_PAGE TEXT_.
[Start]
Censure imposed by the JSE on Mr Markus Jooste, the former Chief Executive Officer of Steinhoff International
Holdings N.V. (“Steinhoff” or “Company”)


The JSE hereby informs stakeholders of the following findings in respect of Mr Jooste:


1.   Stakeholders are referred to the JSE’s announcement published on SENS on 20 October 2020 wherein
     the JSE imposed a public censure and financial penalties amounting to R13.5 million against Steinhoff
     because of its transgressions of the Listings Requirements.


2.   Pursuant to the JSE’s investigation into the conduct of certain individuals that presided at the Company during
     the periods in question, the JSE has concluded its investigation against Mr Jooste in his capacity as the Chief
     Executive Officer of Steinhoff at the time of the transgressions referred to in paragraph 1 above.


THE STEINHOFF AT WORK PROPRIETARY LIMITED (“STEINHOFF AT WORK”) TRANSACTION
3.   Steinhoff at Work was a subsidiary of Steinhoff Investment Holdings Limited whose ultimate holding company
     was Steinhoff which has a dual listing on the JSE. Steinhoff joined a structure referred to as the “buying group”
     through its involvement with the TG Group Holding SA and its subsidiary companies (“TG Group”) whereby
     volume rebates were purported to be negotiated and collected by TG Group for the Steinhoff Group as well
     as other third parties.


4.   During mid-November 2016, Mr Jooste created a handwritten document indicating the pro rata contributions
     in the amount of €23.5 million, which Steinhoff at Work would be entitled to receive from the TG Group. There
     was no actual transaction nor any legitimate commercial reason that supported the information or
     calculations contained in the handwritten document.


5.   Mr Jooste gave this handwritten document to Mr Ben La Grange, the Chief Financial Officer of Steinhoff at the
     time, to generate a false invoice to the TG Group for the contributions to be received by Steinhoff at Work from
     TG Group. Mr La Grange instructed others to process the invoice that had been given to him by Mr Jooste.
[End]
_WHAT YOU NEED TO DO_.
Please answer these questions from the JSE notice:
1. On what date was the JSE's SENS announcement censuring Steinhoff published?
2. What amount did Mr Jooste's handwritten document say Steinhoff at Work would receive from the TG Group?
3. Who was Steinhoff's Chief Financial Officer when Mr Jooste handed over the handwritten document?

_SOURCE EXCERPT_.
[Start]
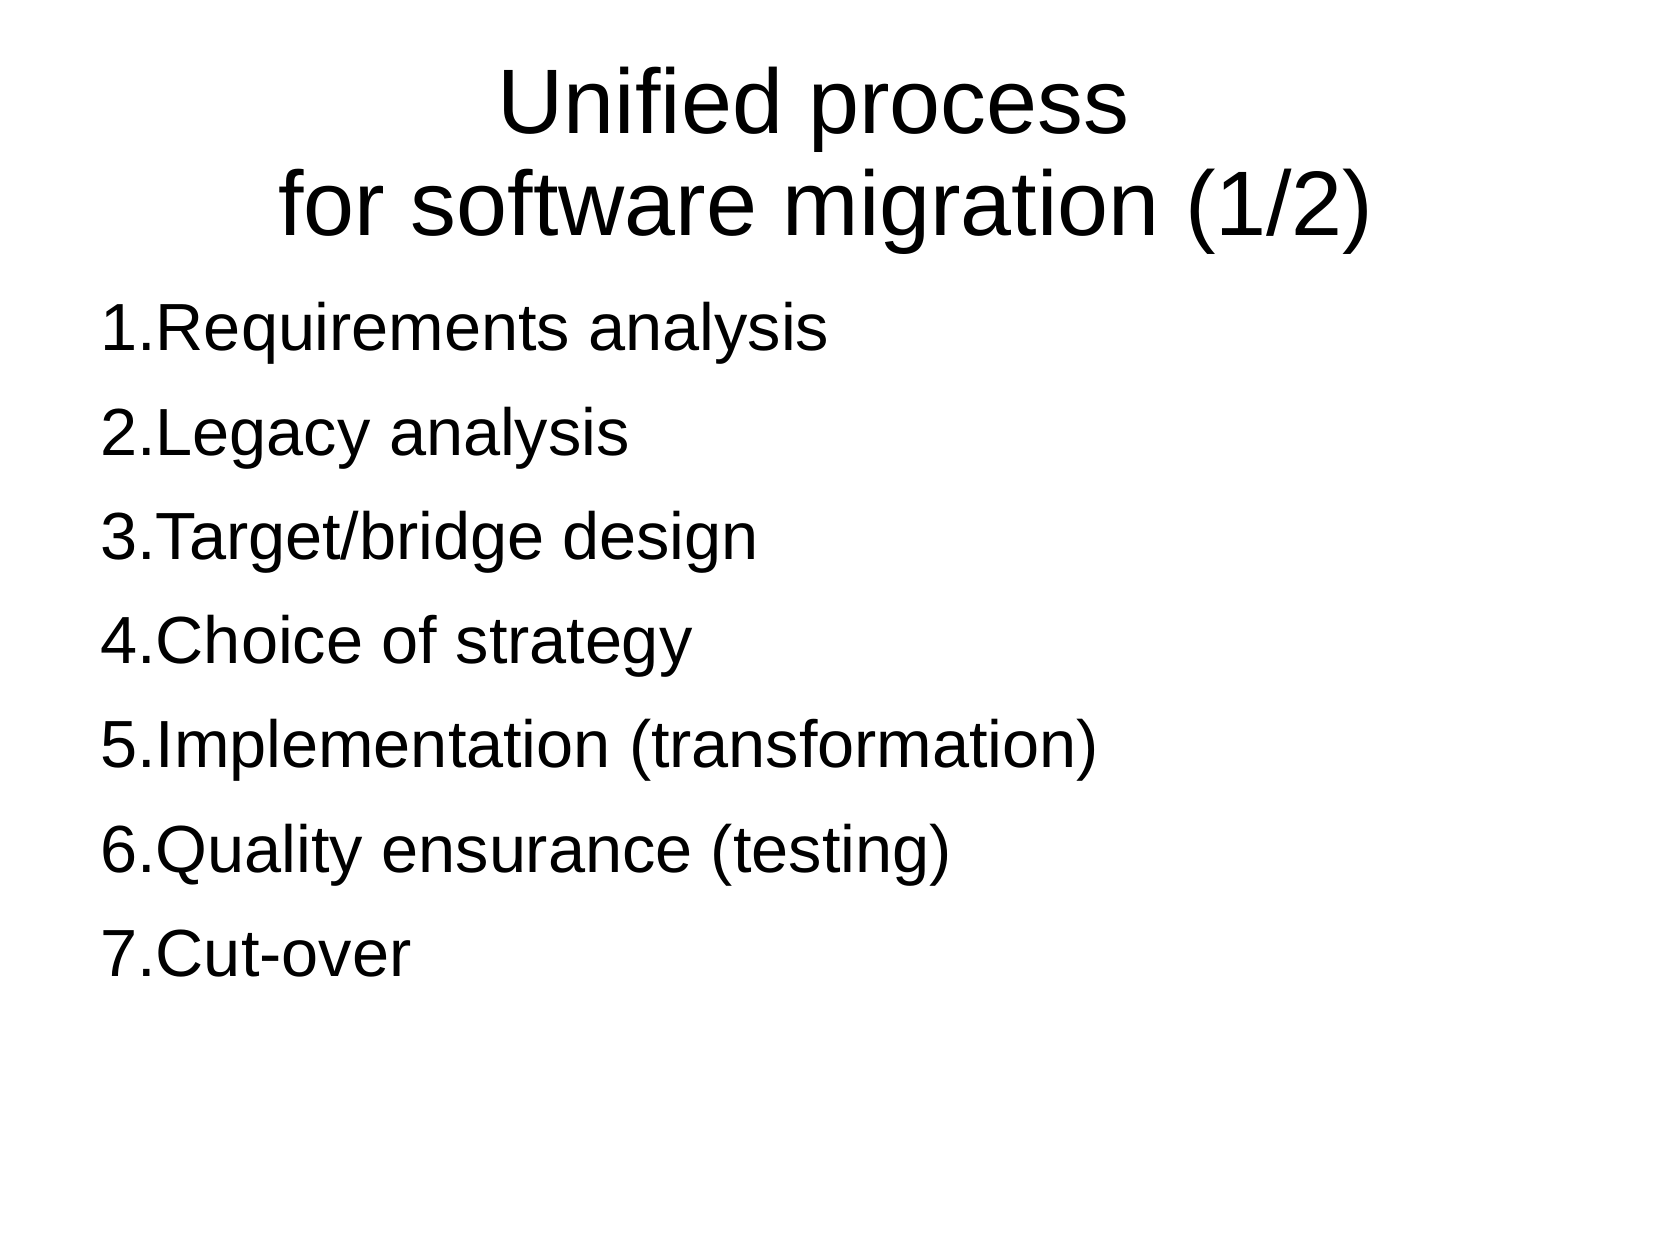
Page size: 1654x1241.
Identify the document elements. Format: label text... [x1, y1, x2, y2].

title Unified process for software migration (1/2) [82, 49, 1571, 257]
list Requirements analysis Legacy analysis Target/bridge design Choice of strategy Implementation (transformation) Quality ensurance (testing) Cut-over [82, 290, 1571, 1010]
[End]
_REPLY_.
1. 20 October 2020
2. €23.5 million
3. Mr Ben La Grange